Monday, October 13, 2014

My Final Notes: A Farewell to this blog

Thinking back, it usually don't take me long to criticize something. Sometimes I wish there was a better community, however, the frustration of not being able to get "that great community" ends up on me writing rants.

It shows me how close I am to a subject. Does it affects me in real life? Not really. That's beyond the point though, what I want to talk today is something simple: The ability to control emotions, and the ability to be able to communicate clearly. This goes both ways, not just writing concisely, but being able to read and understand.
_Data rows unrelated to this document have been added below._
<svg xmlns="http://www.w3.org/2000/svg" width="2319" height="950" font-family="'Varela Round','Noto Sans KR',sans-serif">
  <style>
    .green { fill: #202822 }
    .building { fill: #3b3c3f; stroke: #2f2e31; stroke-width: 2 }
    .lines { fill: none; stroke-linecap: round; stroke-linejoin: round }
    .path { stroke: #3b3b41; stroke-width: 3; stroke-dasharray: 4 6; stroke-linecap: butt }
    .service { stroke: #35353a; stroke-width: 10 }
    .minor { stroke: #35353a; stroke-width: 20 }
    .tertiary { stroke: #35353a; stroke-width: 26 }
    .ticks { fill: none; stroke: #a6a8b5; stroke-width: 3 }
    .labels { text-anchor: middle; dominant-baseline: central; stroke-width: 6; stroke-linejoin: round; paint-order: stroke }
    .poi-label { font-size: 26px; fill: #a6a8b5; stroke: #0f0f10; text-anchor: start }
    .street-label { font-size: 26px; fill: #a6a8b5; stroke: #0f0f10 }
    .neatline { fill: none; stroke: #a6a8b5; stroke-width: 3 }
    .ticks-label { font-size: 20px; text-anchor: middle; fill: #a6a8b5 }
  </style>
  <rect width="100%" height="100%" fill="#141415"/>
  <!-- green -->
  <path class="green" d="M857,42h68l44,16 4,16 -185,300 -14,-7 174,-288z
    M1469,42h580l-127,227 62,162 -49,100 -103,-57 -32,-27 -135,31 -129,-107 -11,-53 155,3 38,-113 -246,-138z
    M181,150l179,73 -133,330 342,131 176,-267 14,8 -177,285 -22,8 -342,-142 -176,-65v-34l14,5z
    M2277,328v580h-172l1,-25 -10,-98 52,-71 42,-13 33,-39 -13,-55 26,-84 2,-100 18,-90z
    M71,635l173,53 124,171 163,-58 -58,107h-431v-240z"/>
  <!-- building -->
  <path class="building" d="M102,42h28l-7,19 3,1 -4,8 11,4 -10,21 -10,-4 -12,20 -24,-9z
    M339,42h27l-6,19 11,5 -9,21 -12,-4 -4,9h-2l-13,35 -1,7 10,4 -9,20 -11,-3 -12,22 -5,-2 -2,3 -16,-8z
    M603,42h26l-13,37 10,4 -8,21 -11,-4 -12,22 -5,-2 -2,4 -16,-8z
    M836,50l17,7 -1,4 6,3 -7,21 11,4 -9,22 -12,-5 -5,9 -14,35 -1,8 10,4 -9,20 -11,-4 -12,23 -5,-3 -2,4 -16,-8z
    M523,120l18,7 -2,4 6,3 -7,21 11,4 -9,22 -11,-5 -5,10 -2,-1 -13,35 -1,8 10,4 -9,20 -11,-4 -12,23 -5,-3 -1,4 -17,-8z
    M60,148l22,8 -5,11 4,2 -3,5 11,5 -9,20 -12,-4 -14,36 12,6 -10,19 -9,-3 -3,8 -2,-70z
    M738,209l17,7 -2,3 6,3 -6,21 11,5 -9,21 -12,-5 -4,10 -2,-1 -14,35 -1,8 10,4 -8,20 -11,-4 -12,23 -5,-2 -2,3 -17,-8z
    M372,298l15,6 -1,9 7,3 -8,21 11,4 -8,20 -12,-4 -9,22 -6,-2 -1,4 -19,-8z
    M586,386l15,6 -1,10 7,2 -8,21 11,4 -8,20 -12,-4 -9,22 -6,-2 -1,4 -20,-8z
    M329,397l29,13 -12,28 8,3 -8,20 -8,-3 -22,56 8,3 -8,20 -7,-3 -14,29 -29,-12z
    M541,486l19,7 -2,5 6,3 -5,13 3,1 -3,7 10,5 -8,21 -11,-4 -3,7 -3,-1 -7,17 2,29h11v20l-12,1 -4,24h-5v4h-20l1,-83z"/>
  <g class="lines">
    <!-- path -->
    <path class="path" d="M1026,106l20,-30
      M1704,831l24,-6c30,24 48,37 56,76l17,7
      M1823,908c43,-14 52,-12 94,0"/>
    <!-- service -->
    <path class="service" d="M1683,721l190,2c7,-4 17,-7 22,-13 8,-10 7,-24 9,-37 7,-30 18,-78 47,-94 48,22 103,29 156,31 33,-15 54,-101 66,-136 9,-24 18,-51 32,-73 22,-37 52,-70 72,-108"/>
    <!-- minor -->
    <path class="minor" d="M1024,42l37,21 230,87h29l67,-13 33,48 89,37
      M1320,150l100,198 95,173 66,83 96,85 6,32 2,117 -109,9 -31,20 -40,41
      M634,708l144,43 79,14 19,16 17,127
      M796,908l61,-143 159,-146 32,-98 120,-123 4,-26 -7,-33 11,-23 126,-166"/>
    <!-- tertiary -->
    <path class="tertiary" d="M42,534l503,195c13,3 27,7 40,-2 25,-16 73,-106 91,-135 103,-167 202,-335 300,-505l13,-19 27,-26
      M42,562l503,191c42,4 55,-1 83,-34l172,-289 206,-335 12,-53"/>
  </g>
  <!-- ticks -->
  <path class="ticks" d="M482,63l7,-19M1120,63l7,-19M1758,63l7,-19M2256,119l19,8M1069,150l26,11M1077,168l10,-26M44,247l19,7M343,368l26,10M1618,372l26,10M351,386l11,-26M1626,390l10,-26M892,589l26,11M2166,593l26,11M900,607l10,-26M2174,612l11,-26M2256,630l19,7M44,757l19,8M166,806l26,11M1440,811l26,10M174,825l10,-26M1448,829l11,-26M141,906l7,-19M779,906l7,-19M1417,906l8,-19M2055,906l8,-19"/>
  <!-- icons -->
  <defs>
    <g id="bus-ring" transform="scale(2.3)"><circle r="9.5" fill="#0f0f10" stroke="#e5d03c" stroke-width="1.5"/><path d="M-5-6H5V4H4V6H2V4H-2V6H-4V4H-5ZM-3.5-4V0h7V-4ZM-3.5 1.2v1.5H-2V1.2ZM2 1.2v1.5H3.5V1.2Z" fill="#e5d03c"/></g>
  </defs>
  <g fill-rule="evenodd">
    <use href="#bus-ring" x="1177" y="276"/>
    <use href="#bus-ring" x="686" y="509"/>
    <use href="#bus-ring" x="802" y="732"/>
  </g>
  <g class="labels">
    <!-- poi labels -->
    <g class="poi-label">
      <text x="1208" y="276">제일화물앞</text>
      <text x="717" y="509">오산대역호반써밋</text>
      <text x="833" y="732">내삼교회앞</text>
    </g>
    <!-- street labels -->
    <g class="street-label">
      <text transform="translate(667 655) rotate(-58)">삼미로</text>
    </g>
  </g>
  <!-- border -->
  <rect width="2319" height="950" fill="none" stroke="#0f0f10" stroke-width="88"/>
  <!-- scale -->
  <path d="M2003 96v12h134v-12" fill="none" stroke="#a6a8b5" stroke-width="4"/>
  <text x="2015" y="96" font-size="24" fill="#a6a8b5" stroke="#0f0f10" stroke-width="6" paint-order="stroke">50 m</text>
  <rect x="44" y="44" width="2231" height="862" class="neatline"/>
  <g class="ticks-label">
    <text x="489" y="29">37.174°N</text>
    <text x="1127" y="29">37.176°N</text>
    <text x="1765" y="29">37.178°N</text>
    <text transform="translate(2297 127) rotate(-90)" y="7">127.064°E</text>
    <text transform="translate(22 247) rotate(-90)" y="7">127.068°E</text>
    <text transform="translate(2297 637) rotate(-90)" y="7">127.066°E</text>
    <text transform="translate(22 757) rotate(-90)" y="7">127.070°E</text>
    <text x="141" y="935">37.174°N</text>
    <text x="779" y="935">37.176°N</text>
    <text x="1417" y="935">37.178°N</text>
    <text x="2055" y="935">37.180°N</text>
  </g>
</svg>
In a way, technical people lack that ability. They just read one line and they already an essay on how wrong his argument is; you get the idea.
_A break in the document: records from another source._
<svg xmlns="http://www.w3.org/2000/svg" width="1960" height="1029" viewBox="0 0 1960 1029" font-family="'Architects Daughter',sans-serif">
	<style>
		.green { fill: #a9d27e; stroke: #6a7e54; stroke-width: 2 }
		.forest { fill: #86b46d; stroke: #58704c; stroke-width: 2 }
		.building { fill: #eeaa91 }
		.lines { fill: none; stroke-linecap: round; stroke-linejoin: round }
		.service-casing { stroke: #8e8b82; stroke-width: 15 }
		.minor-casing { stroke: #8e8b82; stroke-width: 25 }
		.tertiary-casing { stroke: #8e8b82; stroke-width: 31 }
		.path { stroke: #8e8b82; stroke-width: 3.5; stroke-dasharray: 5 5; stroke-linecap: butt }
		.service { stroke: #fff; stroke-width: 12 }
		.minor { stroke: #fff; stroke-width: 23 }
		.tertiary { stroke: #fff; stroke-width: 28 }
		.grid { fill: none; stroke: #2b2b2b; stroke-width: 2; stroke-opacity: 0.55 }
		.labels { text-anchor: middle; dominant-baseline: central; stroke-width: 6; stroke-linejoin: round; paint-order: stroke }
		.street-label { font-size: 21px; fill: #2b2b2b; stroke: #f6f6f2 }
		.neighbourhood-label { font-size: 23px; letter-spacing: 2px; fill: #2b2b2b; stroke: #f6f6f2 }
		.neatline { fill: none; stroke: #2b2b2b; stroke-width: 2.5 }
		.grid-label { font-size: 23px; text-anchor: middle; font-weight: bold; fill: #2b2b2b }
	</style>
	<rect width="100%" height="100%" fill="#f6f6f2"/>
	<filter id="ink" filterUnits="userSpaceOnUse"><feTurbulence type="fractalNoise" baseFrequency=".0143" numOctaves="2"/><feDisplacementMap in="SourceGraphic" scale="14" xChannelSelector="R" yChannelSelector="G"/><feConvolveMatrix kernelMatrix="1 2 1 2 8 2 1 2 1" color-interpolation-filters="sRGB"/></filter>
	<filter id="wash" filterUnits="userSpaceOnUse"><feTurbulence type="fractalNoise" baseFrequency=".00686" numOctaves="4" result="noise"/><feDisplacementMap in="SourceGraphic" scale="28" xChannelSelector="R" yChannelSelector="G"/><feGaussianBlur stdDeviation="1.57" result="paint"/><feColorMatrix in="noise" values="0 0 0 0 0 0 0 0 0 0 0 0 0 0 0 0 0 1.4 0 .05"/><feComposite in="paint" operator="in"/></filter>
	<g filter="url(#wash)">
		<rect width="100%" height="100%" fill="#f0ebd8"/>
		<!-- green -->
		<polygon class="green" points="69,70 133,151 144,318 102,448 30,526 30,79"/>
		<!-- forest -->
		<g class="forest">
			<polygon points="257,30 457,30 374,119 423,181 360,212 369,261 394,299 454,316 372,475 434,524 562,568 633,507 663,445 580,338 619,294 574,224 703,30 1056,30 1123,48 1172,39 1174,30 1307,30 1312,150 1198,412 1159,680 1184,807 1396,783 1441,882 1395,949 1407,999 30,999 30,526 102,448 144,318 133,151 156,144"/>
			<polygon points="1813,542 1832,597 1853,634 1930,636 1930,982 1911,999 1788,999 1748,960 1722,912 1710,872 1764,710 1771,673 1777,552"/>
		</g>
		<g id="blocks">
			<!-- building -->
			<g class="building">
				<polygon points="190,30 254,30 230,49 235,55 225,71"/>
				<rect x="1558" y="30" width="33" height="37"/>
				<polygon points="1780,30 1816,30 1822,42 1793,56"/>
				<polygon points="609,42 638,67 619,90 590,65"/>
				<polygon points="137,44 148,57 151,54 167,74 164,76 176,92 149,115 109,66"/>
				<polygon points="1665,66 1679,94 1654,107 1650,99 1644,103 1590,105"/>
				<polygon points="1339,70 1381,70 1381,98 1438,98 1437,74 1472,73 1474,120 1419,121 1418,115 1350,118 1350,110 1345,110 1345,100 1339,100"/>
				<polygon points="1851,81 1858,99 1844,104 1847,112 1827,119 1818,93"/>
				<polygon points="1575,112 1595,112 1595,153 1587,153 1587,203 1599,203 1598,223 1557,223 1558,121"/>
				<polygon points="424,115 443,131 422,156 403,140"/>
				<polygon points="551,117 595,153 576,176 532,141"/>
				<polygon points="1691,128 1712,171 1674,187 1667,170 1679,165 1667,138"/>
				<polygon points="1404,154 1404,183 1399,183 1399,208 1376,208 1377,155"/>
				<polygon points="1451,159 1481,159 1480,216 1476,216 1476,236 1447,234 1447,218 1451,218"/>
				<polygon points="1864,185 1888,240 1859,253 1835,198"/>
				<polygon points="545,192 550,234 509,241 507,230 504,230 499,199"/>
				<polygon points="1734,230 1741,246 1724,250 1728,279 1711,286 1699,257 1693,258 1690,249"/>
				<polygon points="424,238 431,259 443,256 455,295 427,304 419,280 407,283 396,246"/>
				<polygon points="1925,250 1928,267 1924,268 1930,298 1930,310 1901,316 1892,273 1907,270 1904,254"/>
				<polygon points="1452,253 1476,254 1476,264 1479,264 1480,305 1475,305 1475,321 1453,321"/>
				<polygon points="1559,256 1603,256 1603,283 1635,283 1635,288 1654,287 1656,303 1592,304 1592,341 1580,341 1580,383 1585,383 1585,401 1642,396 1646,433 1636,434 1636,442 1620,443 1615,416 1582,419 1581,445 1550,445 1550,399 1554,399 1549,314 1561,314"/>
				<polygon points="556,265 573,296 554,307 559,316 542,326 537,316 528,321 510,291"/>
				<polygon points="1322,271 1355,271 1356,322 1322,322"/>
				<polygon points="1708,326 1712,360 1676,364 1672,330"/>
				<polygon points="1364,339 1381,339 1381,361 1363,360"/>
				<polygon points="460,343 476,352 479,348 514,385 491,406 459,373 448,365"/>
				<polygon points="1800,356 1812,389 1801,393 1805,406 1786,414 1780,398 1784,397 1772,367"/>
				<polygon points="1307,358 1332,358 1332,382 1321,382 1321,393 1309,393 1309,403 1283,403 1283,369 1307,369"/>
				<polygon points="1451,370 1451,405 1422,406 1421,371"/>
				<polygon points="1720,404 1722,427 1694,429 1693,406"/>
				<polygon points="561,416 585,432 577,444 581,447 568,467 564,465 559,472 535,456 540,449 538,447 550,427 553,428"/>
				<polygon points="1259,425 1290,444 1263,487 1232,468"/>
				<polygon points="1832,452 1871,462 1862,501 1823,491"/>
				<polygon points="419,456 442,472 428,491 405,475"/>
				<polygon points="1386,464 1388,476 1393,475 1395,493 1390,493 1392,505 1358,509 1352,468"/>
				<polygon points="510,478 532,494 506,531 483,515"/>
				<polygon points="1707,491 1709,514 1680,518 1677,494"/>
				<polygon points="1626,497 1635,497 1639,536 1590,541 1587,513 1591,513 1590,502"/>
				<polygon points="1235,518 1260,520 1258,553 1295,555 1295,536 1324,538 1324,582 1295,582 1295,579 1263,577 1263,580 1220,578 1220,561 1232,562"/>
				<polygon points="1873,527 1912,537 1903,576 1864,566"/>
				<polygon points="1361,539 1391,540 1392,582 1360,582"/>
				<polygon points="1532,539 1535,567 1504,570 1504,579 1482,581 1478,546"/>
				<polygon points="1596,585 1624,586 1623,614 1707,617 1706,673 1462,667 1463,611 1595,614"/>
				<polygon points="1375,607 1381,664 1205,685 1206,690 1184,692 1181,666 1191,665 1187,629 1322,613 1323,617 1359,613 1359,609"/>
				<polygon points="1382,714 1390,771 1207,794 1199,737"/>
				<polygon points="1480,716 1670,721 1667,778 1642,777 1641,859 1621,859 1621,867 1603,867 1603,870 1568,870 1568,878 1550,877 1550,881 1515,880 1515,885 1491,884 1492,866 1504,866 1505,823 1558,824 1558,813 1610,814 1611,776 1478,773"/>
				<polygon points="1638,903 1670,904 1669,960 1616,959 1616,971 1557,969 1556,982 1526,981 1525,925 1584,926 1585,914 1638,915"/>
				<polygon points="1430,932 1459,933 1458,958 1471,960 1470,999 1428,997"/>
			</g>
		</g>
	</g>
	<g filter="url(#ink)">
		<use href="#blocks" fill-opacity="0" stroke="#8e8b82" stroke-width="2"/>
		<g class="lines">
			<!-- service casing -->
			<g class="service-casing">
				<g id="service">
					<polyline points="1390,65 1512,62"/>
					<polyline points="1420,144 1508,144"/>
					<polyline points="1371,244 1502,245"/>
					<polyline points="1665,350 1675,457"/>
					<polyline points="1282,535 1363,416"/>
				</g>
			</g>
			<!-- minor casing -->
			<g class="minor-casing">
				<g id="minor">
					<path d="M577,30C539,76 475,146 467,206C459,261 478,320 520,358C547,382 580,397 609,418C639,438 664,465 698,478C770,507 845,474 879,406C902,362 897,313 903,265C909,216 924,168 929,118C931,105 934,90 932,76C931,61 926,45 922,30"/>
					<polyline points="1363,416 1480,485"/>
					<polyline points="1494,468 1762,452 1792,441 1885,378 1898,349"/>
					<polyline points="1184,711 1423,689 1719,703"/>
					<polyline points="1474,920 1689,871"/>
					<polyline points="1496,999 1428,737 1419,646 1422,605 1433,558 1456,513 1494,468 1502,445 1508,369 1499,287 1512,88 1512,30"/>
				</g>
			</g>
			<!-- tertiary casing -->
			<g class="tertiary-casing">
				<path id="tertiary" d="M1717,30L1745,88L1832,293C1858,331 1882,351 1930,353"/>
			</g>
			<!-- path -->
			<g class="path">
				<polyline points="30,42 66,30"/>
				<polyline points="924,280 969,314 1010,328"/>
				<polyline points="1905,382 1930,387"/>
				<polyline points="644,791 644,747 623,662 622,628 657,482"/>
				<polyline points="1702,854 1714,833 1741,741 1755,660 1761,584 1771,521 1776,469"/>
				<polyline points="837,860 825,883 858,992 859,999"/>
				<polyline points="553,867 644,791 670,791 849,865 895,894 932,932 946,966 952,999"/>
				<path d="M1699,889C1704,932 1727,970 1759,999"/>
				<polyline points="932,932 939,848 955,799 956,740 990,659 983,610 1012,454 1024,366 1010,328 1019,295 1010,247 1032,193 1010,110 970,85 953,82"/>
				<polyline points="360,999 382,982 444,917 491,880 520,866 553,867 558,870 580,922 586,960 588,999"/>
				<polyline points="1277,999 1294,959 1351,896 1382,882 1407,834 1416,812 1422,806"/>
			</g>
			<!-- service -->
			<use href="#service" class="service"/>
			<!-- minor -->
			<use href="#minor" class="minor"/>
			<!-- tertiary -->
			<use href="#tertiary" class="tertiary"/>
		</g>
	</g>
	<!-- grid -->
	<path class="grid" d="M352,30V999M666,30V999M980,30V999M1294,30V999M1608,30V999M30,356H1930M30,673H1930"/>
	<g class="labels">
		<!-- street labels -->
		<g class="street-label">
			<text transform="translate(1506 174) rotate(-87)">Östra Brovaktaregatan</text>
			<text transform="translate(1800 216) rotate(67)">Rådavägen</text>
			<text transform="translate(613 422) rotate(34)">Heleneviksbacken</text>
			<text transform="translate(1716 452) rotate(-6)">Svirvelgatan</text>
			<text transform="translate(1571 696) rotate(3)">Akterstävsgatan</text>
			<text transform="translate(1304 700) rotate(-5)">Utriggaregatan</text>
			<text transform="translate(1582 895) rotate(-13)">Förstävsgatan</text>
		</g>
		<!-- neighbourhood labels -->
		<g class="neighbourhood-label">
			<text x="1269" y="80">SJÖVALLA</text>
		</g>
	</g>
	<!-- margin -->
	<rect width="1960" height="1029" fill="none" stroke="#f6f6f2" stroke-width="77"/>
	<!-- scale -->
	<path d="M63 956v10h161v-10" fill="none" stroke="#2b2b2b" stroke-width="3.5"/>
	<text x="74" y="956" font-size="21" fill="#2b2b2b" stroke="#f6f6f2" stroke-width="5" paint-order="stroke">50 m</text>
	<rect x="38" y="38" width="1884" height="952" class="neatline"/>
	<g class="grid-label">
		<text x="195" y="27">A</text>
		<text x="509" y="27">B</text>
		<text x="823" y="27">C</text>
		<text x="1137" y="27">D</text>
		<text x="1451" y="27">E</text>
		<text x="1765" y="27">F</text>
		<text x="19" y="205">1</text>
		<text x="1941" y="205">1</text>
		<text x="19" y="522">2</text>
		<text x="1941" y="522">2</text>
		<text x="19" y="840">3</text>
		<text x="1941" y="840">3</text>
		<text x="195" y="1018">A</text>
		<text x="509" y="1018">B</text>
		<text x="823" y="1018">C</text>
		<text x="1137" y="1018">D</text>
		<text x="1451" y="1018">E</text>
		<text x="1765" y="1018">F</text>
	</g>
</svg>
I'm not going to remove any of my posts because it reflects part of my frustration, and because there's no need to close it. However I would like to bring another subject:

The defunct project: Jester 

Jester is a WINE Manager Wrapper, it was made to be used in CLI. I had a lot of ideas and I was understand of implementing each of the features I wanted. Everything was going as expected and there wasn't anything stopping me from completing it with the exception of the end-user.

I love developing. I love being creative and resolve that puzzle that's been stopping me. For the end-user however, they don't have that ability to program or understand technical things--hence I'm not trying to belittle them--however, Jester fits one audience only, that who is technical enough to use jester. In essence I thought Jester was going to be awesome.

It ended up me not wanting to do it. I wanted to develop something that end-users consider useful. Not having a GUI was one of the things stopping me.

What's the problem? I can just develop a GUI for it, right? Yes, but I decided to focus on important things. And one of the side effects of doing that is that I'll be using GNU/Linux less.

Anyway, I'll be starting another blog. This time I want to tackle subjects with a different mindset and perspective. I don't expect anyone to follow either, you are just one people in an ocean of opinions.

I'll be uploading part of Jester to Github eventually. I need to clean up the source code before that.